Models

ARIMA

The ARIMA (SARIMA and VAR) models can be ran from the modeling directory. However, only the VAR model is reported in the thesis work and in the evaluation scripts found in this repository. The VAR script will generate forecasts for each air measuring station, for each chemical, and for each horizon (1, 5, and 10 days).

The following VAR model is used:

\[\begin{gather*} \overrightarrow{y_t} = \begin{pmatrix} a_{1,1} x_{t-1} + a_{1,2} y_{t-1} a_{1,3}z_{t-1} + \cdots + a_{1,22}x_{t-8} + a_{1,23}y_{t-8} + a_{1,24}z_{t-8}+ \mu_{x,t} \\ a_{2,1} x_{t-1} + a_{2,2} y_{t-1} a_{2,3}z_{t-1} + \cdots + a_{2,22}x_{t-8} + a_{2,23}y_{t-8} + a_{2,24}z_{t-8} + \mu_{y,t} \\ a_{3,1} x_{t-1} + a_{3,2} y_{t-1} a_{3,3}z_{t-1} + \cdots + a_{3,22}x_{t-8} + a_{3,23}y_{t-8} + a_{3,24}z_{t-8} + \mu_{z,t} \end{pmatrix} \end{gather*}\]

The model forecasts can be found in the data/model_output/arima directory.
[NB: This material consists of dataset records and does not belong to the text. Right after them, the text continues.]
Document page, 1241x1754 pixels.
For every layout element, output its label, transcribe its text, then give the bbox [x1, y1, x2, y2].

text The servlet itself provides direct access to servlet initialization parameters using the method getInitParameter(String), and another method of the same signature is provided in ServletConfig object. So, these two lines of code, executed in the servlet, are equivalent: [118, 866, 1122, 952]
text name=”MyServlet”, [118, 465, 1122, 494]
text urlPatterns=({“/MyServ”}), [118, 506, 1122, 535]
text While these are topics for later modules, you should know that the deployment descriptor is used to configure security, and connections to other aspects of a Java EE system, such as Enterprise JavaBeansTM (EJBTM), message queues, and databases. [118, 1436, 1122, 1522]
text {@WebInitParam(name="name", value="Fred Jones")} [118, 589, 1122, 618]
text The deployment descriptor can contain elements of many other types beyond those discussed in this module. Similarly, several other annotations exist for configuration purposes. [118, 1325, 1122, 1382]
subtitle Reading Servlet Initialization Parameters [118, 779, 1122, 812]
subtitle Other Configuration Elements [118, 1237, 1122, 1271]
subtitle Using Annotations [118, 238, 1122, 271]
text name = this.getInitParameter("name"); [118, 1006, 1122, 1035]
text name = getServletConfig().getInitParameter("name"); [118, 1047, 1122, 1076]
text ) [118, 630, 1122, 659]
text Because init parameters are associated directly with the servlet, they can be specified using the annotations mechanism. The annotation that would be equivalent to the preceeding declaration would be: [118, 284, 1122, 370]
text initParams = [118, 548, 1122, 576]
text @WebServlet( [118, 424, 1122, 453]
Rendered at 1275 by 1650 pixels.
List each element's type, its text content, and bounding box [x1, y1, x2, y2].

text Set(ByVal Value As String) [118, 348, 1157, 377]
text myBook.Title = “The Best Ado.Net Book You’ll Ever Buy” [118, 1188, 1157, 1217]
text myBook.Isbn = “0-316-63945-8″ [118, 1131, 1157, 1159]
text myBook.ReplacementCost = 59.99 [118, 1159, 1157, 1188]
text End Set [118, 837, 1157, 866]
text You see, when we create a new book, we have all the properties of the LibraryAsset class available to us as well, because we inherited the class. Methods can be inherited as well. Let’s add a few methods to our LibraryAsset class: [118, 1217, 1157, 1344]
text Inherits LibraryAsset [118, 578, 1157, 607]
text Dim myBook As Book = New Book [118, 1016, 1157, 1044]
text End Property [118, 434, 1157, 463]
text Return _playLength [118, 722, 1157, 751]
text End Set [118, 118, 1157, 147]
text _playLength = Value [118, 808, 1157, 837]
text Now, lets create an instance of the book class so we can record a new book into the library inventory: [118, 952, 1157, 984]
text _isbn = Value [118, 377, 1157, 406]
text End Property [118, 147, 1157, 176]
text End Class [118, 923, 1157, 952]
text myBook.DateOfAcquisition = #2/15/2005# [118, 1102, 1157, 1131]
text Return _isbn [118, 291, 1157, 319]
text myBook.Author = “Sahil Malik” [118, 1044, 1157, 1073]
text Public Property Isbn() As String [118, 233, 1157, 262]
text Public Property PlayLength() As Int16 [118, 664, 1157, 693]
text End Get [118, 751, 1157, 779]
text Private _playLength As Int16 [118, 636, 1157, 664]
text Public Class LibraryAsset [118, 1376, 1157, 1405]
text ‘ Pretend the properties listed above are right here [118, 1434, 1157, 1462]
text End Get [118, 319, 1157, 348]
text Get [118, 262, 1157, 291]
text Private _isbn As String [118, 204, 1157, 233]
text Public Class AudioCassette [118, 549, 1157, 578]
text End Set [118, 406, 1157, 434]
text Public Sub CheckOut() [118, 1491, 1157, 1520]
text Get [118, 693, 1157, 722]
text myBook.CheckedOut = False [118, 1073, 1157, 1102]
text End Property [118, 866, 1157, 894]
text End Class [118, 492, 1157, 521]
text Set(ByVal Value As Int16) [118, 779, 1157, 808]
These files are produced from the scripts linked above and are provided for users to rerun the evaluation without rerunning the models.

Transformer

The transformer code can be found in our repository, forked from https://github.com/gzerveas/mvts_transformer. In this code you can specify the options for pretraining, regression, or classification, as in the original repository, with any of the original datasets.

But now, it is also possible to utilize our implementation of multivariate forecasting. Basic usage of the transformer in this capacity is described there.

In this work, we generate the transformer forecasts in two steps. We first finetune the model, using the experiment cripts in the mvts repository. We then use these models to generate the forecasts using the scripts here. It is simpler to break up the training and testing in to a two-step process so we can evaluate the finetuning of the model before generating forecasts on the test set.

Note that to train and test the model, the data is provided in this repository but can also be generated from scratch as described in the Data processing section of this documentation.

The forecasts generated by the transformer on our test set can be found in data/model_output/mvts. We provide these so the user does not have to train/test the models and can skip directly to the evaluation of the results.